■ **To do**
In the hammer throw text, rename "qualifying round" to "preliminary round" and write out again the part that opens with the words containing "The hammer throw" and closes with "and the women's event.".

■ **Quoted passage**
_ _ _

The hammer throw at the World Championships in Athletics has been contested by both men since the inaugural edition in 1983, and by women since 1999. The competition format typically has one qualifying round contested by two groups of athletes, with all those clearing the automatic qualifying distance or placing in top twelve overall advancing to the final round.

Poland is by far and away the most successful nation in the event, with 20 medals in total, 11 of them gold. They are the most successful nation in the men's event, as well as the women's event. Canada is the only nation aside from Poland that has won a gold medal in both the men's and the women's event.

Paweł Fajdek is the most successful athlete in the event, winning 5 gold medals in a row between 2013 and 2022. His 5 gold medals are the second-most for any athlete in a single individual event, a feat only bettered by Sergey Bubka in the pole vault. Anita Włodarczyk is the most successful woman, winning 4 gold medals between 2009 and 2017. Yipsi Moreno is the only other athlete besides Fajdek and Włodarczyk to have won more than 2 gold medals in the event.

The championship records for the event are 84.70 m for men, set by Ethan Katzberg in 2025, and 80.85 m for women, set by Włodarczyk in 2015.

_ _ _

■ **Entries supplied**
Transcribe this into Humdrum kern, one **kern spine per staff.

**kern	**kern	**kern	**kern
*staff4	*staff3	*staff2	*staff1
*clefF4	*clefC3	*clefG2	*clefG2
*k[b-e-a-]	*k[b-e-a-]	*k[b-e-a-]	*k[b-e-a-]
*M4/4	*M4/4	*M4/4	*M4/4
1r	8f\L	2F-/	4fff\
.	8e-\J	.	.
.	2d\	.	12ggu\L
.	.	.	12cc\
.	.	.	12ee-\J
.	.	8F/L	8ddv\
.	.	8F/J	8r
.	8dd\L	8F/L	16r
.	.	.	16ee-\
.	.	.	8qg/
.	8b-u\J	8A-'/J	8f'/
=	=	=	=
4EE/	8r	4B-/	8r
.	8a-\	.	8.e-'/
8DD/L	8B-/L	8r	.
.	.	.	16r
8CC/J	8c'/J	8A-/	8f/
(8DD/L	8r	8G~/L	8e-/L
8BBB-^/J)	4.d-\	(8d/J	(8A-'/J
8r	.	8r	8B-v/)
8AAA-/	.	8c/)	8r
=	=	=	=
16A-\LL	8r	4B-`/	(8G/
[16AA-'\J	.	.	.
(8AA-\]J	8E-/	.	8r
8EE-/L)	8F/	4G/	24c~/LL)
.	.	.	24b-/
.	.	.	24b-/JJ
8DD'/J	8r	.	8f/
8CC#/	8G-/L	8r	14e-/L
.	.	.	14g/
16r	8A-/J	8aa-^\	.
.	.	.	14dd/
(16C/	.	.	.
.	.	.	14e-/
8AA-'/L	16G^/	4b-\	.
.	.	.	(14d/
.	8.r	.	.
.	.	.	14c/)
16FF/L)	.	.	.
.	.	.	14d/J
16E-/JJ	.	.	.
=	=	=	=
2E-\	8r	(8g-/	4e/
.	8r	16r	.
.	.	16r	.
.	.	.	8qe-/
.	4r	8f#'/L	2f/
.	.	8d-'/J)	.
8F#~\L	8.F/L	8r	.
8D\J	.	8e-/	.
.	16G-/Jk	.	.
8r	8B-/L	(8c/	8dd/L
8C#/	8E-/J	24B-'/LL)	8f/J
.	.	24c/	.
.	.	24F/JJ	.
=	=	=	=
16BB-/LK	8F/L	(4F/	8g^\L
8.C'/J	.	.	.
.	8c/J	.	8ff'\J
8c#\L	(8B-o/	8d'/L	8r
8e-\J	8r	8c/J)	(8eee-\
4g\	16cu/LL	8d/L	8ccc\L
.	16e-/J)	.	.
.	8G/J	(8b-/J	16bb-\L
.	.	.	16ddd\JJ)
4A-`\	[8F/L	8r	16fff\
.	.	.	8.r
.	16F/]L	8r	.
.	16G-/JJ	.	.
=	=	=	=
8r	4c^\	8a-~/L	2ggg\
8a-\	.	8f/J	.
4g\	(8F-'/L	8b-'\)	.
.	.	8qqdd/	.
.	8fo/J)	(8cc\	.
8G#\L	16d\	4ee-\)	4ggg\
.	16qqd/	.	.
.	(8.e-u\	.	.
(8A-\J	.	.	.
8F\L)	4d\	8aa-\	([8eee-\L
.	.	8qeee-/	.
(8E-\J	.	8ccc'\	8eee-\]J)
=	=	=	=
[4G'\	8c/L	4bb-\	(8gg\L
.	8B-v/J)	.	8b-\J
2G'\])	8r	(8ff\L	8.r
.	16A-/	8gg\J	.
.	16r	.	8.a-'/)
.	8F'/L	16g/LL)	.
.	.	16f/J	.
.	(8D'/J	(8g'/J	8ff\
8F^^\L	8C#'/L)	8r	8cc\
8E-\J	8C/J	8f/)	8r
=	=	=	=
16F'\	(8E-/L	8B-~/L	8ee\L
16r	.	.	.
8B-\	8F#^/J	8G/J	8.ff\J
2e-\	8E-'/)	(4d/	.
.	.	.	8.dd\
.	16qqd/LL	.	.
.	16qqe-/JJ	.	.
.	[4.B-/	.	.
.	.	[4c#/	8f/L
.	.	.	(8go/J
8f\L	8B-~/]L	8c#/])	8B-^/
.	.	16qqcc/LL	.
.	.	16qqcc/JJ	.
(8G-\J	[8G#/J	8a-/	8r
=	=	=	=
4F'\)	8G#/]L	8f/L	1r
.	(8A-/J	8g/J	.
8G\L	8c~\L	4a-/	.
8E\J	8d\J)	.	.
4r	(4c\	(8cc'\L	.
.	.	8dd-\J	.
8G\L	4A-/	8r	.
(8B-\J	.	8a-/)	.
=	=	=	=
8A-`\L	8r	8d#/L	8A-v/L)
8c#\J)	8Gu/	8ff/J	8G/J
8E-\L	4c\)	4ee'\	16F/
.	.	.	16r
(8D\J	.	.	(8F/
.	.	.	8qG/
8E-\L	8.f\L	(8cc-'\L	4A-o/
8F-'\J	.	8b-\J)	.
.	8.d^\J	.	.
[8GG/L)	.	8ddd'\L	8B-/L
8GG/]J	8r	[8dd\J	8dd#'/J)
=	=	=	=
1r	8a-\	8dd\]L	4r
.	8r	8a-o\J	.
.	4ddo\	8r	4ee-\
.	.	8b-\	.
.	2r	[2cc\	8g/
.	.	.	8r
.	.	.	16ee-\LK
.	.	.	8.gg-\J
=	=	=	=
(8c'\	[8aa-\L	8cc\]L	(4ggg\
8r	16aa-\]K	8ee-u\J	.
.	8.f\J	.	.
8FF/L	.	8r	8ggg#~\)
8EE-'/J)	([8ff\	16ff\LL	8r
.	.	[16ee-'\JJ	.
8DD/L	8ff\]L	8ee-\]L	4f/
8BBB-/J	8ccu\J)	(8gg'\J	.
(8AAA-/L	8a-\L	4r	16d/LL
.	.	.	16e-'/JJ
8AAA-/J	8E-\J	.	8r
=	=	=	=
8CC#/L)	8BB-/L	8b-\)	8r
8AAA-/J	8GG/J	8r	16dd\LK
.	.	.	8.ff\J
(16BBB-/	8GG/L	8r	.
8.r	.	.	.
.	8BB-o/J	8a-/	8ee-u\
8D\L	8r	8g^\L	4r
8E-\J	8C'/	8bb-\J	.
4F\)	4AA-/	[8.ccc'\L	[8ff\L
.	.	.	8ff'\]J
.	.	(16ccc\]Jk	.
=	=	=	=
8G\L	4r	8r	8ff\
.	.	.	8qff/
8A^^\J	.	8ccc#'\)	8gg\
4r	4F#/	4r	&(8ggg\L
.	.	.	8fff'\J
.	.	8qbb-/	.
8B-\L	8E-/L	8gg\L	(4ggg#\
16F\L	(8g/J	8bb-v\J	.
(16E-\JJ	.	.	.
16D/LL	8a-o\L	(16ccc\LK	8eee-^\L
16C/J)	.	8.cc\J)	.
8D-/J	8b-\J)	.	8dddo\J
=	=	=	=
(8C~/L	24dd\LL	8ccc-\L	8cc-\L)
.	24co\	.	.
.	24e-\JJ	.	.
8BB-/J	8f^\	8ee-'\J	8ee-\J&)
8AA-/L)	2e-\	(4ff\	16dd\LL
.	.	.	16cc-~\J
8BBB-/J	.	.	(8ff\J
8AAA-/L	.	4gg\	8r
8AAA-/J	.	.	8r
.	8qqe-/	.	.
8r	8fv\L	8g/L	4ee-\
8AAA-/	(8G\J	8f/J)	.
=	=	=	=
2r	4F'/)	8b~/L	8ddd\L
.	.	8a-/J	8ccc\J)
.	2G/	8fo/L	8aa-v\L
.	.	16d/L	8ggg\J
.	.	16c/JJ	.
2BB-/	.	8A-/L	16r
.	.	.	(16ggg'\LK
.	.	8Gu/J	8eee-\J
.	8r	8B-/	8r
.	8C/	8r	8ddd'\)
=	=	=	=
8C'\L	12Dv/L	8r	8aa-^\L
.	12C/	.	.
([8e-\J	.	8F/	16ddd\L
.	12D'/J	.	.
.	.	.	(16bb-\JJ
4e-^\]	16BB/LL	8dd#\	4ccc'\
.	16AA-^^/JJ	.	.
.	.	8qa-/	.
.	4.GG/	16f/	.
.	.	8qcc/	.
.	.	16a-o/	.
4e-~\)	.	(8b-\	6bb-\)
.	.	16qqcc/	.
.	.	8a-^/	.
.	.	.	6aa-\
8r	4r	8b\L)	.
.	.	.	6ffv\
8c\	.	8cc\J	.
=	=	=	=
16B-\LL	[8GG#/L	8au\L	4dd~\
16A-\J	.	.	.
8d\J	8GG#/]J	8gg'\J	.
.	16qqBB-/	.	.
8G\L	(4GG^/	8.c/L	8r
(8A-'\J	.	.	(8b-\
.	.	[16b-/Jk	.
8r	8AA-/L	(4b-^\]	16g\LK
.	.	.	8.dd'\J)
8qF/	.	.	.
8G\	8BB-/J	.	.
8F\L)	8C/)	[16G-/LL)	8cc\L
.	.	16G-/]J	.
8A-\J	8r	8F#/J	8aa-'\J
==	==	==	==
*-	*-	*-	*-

_ _ _

■ **Output of the task**
The hammer throw at the World Championships in Athletics has been contested by both men since the inaugural edition in 1983, and by women since 1999. The competition format typically has one preliminary round contested by two groups of athletes, with all those clearing the automatic qualifying distance or placing in top twelve overall advancing to the final round.

Poland is by far and away the most successful nation in the event, with 20 medals in total, 11 of them gold. They are the most successful nation in the men's event, as well as the women's event. Canada is the only nation aside from Poland that has won a gold medal in both the men's and the women's event.